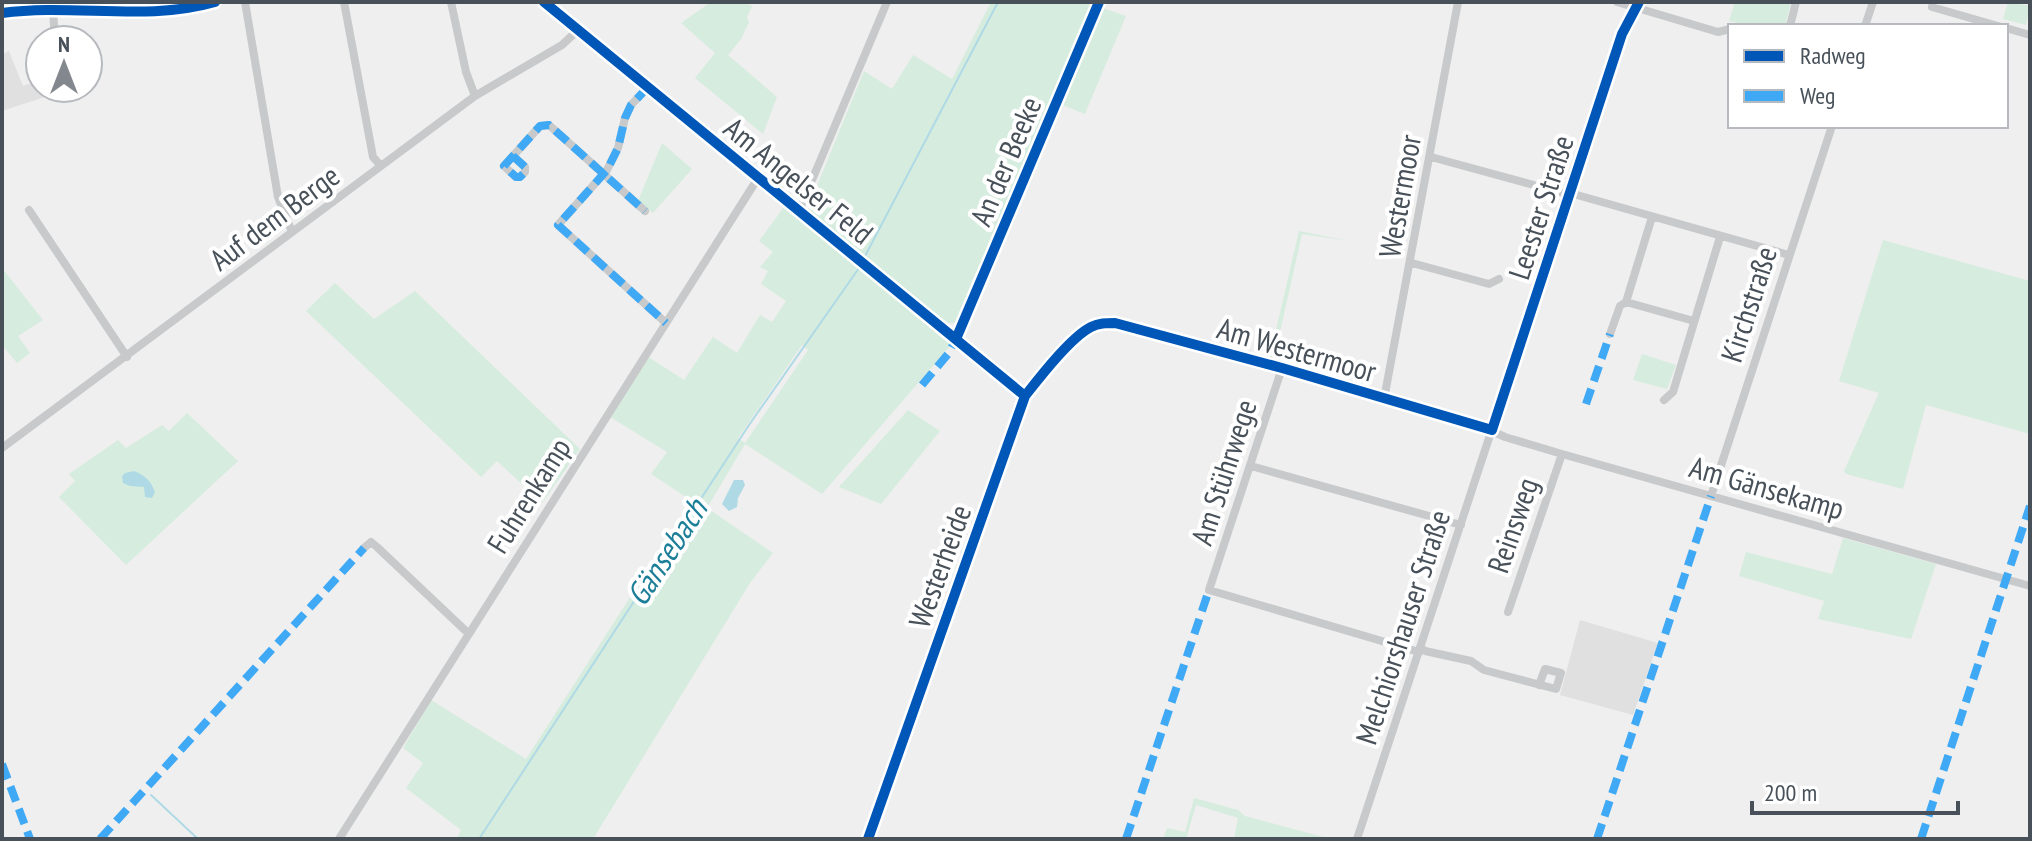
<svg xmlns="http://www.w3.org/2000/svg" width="2032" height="841" font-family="'PT Sans Narrow',sans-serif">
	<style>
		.education { fill: #e1e0e0 }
		.green { fill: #d6ecde; fill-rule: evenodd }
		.water { fill: #afdae5 }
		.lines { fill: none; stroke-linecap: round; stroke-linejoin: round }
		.stream { stroke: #afdae5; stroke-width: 2 }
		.minor { stroke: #c7c9ca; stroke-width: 8 }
		.major { stroke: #c4c7ca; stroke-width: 10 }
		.quiet { stroke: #3fa9f5; stroke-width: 8; stroke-dasharray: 16 8; stroke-linecap: butt }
		.cycleway-casing { stroke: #fff; stroke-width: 15 }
		.cycleway { stroke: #0057b8; stroke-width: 10 }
		.labels { text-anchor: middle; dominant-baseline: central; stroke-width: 8; stroke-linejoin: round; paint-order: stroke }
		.street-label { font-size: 30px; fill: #485159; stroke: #fff }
		.water-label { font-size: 32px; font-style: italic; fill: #1c7e98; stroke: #fff }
	</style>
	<rect width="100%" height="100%" fill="#efefef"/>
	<path class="education" d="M 9,51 L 23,86 L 40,80 L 40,88 L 56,88 L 57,93 L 2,111 L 2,54 Z
		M 1580,620 L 1658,643 L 1633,715 L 1560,695 Z"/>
	<path class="green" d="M 711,2 L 743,2 L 752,6 L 747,17 L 749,22 L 741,39 L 728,55 L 777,97 L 763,134 L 695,78 L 715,53 L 681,23 Z
		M 991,2 L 1094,2 L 956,320 L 954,323 L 945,323 L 807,210 L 864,71 L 892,89 L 913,55 L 952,79 Z
		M 1735,2 L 1791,2 L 1785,26 L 1751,26 L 1729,21 Z
		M 2008,2 L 2030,6 L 2026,25 L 2003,19 Z
		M 1100,7 L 1126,16 L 1085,114 L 1060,104 Z
		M 662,143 L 692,169 L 653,213 L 638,201 Z
		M 784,207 L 951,345 L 822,494 L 745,444 L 707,508 L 773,553 L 750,583 L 593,839 L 457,839 L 461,830 L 406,788 L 423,763 L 403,748 L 431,700 L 526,759 L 692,501 L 651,474 L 667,452 L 610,417 L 647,356 L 684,380 L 713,337 L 737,353 L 760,315 L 772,322 L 786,301 L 761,284 L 768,271 L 760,267 L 773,252 L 759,241 ZM 802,345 L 808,350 L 745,443 L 738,438 Z
		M 1299,231 L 1350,241 L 1302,234 L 1273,363 L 1269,360 Z
		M 1883,240 L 2030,281 L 2030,434 L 1926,405 L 1903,489 L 1846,474 L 1844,471 L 1879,393 L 1839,381 Z
		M 2,268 L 43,320 L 18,336 L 30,353 L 17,363 L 2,345 Z
		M 335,283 L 374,319 L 415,291 L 580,449 L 542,503 L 497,461 L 481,477 L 306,311 Z
		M 1642,354 L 1676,365 L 1667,389 L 1633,380 Z
		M 908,410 L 940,431 L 881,504 L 839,487 Z
		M 187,413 L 238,461 L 126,565 L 59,497 L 75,481 L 69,474 L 118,440 L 126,448 L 162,425 L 169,431 Z
		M 1843,538 L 1936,564 L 1911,639 L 1818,619 L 1824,601 L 1739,576 L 1746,552 L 1832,574 Z
		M 1194,798 L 1238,810 L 1245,816 L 1331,839 L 1234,839 L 1238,818 L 1196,805 L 1186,839 L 1163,839 L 1167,828 L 1185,832 Z"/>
	<path class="water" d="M 134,471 C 146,476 150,480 155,492 L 152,498 L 145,497 L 144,487 L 130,486 L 123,483 L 122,476 L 125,473 Z
		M 734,480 L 743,480 L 745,485 L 738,498 L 737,507 L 729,511 L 722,504 Z"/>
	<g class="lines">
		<path class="stream" d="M 863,260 L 998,2
			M 151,795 L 198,839
			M 479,839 L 749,425 L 859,268"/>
		<path class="minor" d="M 245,2 L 278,197 L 292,232
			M 344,2 L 373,157 L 381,166
			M 451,2 L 466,72 L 475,96
			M 544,2 L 1025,396
			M 1617,2 L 1718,32 L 1730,29
			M 1933,2 L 1932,7 L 1998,26
			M 53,10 L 55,40
			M 1790,26 L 1796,2
			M 1865,26 L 1873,2
			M 2006,28 L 2030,35
			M 648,87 L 631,105 L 625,118 L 618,148 L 607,170 L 558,225 L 666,323
			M 513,156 L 525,167 L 525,172 L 520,177 L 516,177 L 504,166 L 540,126 L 549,125 L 645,211
			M 1431,157 L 1570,195
			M 1570,193 L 1789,255
			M 29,210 L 127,357
			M 799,211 L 887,2
			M 1652,217 L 1626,302 L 1694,321
			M 1412,263 L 1489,284 L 1499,279
			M 1610,334 L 1620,306 L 1626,302
			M 956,339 L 1099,2
			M 1282,368 L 1209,590 L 1419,652
			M 1384,399 L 1458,2
			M 1664,400 L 1673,392 L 1720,237
			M 2,448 L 475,96 L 562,45 L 578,30
			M 1251,466 L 1461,525
			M 1711,496 L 1832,126
			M 364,548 L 371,542 L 377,547 L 469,634
			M 1508,612 L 1562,454
			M 1420,647 L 1425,651 L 1471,661 L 1484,670 L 1556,689 L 1561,673 L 1545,669 L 1539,685
			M 339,839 L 758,178
			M 868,839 L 1025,396 L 1087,329 L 1099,324 L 1115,323 L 1479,425 L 1505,437 L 1562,454 L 2030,586
			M 1357,839 L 1622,34 L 1639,2"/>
		<path class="major" d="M 2,13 C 73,3 146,22 215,2"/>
		<path class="quiet" d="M 648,87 L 631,105 L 625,118 L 618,148 L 607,170 L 558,225 L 666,323
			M 513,156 L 525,167 L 525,172 L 520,177 L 516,177 L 504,166 L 540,126 L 549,125 L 645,211
			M 922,385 L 948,354 L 956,339
			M 1586,404 L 1610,334
			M 2,764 L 30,839
			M 100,839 L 364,548
			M 1126,839 L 1209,590
			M 1597,839 L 1711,496
			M 1921,839 L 2030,506"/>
		<defs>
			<path id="cycleway" d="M 544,2 L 1025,396
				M 2,13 C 73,3 146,22 215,2
				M 956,339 L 1099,2
				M 868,839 L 1025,396 C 1040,377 1071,337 1091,327 C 1099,323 1106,323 1115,323 L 1282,368 L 1492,430 L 1622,34 L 1639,2"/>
		</defs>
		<use href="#cycleway" class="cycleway-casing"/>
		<use href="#cycleway" class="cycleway"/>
	</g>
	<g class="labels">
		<g class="street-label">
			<text transform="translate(1005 161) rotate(-67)">An der Beeke</text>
			<text transform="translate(799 180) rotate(39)">Am Angelser Feld</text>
			<text transform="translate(1399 196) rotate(-80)">Westermoor</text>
			<text transform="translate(1540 207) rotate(-72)">Leester Straße</text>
			<text transform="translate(274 217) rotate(-37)">Auf dem Berge</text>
			<text transform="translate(1748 304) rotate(-72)">Kirchstraße</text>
			<text transform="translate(1297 349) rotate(16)">Am Westermoor</text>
			<text transform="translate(1223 472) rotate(-72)">Am Stührwege</text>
			<text transform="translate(1767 487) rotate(16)">Am Gänsekamp</text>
			<text transform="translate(528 495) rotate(-58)">Fuhrenkamp</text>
			<text transform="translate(1512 525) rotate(-71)">Reinsweg</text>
			<text transform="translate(939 566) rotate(-70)">Westerheide</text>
			<text transform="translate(1402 627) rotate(-72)">Melchiorshauser Straße</text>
		</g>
		<g class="water-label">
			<text transform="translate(666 552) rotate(-57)">Gänsebach</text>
		</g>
	</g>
	<rect width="2032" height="841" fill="none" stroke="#485159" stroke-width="8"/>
	<rect x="1728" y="24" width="280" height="104" fill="#ffffff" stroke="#b6b9bd" stroke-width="2"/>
	<rect x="1744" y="50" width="40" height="12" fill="#0057b8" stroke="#b6b9bd" stroke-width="2"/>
	<text x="1800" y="64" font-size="24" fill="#485159">Radweg</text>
	<rect x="1744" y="90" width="40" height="12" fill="#3fa9f5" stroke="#b6b9bd" stroke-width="2"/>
	<text x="1800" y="104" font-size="24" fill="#485159">Weg</text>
	<g transform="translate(64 64)"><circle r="38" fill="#ffffff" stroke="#b6b9bd" stroke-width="2"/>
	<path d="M0-6L14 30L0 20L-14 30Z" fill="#82888e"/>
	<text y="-12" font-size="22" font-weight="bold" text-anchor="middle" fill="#485159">N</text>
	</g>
	<path d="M1752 801v12h206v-12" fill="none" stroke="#485159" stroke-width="4"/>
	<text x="1764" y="801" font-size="24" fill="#485159" stroke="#ffffff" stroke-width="6" paint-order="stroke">200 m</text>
</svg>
---*---
■ WHAT TO WORK ON
Look through the listing, and copy each line that contains the word "lines".

■ EXERCISE RESPONSE
		.lines { fill: none; stroke-linecap: round; stroke-linejoin: round }
	<g class="lines">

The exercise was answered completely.